CREATE TABLE follows (
follower_id BIGINT NOT NULL,
followee_id BIGINT NOT NULL,
created_at TIMESTAMP DEFAULT CURRENT_TIMESTAMP,
PRIMARY KEY (follower_id, followee_id),
FOREIGN KEY (follower_id) REFERENCES users(user_id),
FOREIGN KEY (followee_id) REFERENCES users(user_id),
INDEX idx_follower (follower_id),
INDEX idx_followee (followee_id)
);

Like Table

CREATE TABLE likes (
like_id BIGINT PRIMARY KEY,
post_id BIGINT NOT NULL,
user_id BIGINT NOT NULL,
created_at TIMESTAMP DEFAULT CURRENT_TIMESTAMP,
UNIQUE KEY unique_like (post_id, user_id),
FOREIGN KEY (post_id) REFERENCES posts(post_id),
FOREIGN KEY (user_id) REFERENCES users(user_id),
INDEX idx_post_id (post_id),
INDEX idx_user_id (user_id)
━━━━━━
(Requirement 1) In the schema above, which two columns make up the unique_like key in the likes table?
(Requirement 2) List every column defined in the follows table in the schema above.
The entries that follow are separate material, apart from the schema.
━━━━━━
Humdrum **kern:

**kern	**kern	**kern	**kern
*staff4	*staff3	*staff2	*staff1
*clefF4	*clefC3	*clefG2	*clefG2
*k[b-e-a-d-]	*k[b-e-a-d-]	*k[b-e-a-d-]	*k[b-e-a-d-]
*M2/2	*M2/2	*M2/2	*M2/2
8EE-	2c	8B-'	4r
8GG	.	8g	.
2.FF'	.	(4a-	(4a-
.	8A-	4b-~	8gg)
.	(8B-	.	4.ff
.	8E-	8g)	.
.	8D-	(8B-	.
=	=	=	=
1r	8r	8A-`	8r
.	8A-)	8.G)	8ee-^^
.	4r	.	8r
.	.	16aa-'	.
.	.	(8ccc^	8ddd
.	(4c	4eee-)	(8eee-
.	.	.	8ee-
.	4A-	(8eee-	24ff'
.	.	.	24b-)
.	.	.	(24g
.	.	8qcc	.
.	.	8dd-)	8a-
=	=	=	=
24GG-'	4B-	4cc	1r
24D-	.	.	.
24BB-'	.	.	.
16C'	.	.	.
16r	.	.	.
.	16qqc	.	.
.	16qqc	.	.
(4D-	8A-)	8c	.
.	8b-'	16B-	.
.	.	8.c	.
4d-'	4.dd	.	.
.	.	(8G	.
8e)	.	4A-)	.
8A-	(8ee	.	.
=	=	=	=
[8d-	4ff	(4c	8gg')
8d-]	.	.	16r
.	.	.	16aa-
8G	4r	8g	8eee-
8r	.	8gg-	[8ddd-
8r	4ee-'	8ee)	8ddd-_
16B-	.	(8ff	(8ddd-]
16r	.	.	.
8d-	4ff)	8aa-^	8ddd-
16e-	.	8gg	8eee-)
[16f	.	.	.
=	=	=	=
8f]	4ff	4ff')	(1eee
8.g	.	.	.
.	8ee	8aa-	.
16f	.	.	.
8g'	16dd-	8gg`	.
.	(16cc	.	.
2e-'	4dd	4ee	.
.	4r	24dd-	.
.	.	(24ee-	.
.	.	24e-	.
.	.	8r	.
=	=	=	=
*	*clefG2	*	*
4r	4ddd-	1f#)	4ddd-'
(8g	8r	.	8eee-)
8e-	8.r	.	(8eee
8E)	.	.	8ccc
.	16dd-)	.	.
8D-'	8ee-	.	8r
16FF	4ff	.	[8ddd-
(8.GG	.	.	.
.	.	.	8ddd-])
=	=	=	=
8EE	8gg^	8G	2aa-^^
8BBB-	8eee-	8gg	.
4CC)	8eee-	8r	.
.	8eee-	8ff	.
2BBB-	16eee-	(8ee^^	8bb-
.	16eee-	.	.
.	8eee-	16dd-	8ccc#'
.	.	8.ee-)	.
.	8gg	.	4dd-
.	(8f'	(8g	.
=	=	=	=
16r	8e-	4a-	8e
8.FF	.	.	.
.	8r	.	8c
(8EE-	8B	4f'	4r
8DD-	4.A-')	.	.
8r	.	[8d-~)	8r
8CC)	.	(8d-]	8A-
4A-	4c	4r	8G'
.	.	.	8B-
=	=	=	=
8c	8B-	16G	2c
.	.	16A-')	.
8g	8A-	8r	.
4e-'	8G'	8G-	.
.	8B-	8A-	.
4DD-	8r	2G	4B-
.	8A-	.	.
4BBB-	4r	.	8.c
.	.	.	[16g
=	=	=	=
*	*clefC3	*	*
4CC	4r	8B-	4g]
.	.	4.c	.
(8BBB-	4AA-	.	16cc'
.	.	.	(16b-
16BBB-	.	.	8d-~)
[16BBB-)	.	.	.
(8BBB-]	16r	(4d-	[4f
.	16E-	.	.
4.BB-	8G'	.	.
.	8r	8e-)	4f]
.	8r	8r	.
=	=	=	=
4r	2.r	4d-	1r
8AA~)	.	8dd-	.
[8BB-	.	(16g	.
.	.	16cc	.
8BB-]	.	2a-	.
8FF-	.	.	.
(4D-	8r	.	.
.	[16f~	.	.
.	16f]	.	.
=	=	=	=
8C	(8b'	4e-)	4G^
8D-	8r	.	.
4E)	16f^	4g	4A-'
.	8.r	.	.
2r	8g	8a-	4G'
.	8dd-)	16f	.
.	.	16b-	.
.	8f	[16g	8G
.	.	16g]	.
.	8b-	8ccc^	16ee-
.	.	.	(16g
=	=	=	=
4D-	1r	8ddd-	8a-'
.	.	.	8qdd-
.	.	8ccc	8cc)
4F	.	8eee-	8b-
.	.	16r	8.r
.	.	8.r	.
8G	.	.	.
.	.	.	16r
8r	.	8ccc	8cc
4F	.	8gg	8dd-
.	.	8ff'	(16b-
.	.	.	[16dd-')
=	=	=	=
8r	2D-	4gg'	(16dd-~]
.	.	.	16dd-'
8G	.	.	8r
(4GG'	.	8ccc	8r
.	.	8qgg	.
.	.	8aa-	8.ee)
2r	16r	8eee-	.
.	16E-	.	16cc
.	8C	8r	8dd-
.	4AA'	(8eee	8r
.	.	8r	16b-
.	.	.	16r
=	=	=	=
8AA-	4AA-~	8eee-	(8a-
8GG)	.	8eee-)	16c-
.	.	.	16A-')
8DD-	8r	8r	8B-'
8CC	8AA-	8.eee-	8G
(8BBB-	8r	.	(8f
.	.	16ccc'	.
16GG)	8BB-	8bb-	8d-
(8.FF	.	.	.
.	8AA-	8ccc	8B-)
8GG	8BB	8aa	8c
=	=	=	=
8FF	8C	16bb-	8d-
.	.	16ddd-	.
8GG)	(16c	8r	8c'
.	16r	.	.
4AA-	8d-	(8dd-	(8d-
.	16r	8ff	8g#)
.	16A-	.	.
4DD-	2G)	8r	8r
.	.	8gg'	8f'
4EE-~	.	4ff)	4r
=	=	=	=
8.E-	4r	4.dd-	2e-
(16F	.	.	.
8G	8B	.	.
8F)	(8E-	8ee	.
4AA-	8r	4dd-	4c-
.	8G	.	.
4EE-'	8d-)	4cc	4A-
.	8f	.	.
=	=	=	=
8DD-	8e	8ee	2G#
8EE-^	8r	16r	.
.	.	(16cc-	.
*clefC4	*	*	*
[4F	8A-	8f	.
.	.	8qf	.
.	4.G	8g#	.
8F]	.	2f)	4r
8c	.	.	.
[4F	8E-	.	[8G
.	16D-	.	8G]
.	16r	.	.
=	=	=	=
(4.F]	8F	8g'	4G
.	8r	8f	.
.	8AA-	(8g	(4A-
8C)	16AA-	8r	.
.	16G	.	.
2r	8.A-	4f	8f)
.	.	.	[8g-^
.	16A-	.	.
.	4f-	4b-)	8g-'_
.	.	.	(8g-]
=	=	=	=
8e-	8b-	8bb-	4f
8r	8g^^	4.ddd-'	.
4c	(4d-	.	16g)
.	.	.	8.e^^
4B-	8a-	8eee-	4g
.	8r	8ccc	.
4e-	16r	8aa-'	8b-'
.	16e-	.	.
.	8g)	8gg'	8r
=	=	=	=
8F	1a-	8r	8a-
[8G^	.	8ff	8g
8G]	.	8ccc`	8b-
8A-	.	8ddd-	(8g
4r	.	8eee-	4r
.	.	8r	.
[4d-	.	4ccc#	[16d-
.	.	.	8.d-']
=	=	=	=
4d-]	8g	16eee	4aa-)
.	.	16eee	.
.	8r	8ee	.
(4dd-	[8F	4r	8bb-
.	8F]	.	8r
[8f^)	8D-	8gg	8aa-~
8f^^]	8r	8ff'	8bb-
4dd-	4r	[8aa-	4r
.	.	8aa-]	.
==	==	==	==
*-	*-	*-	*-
━━━━━━
(Response 1) post_id and user_id

(Response 2) follower_id, followee_id, created_at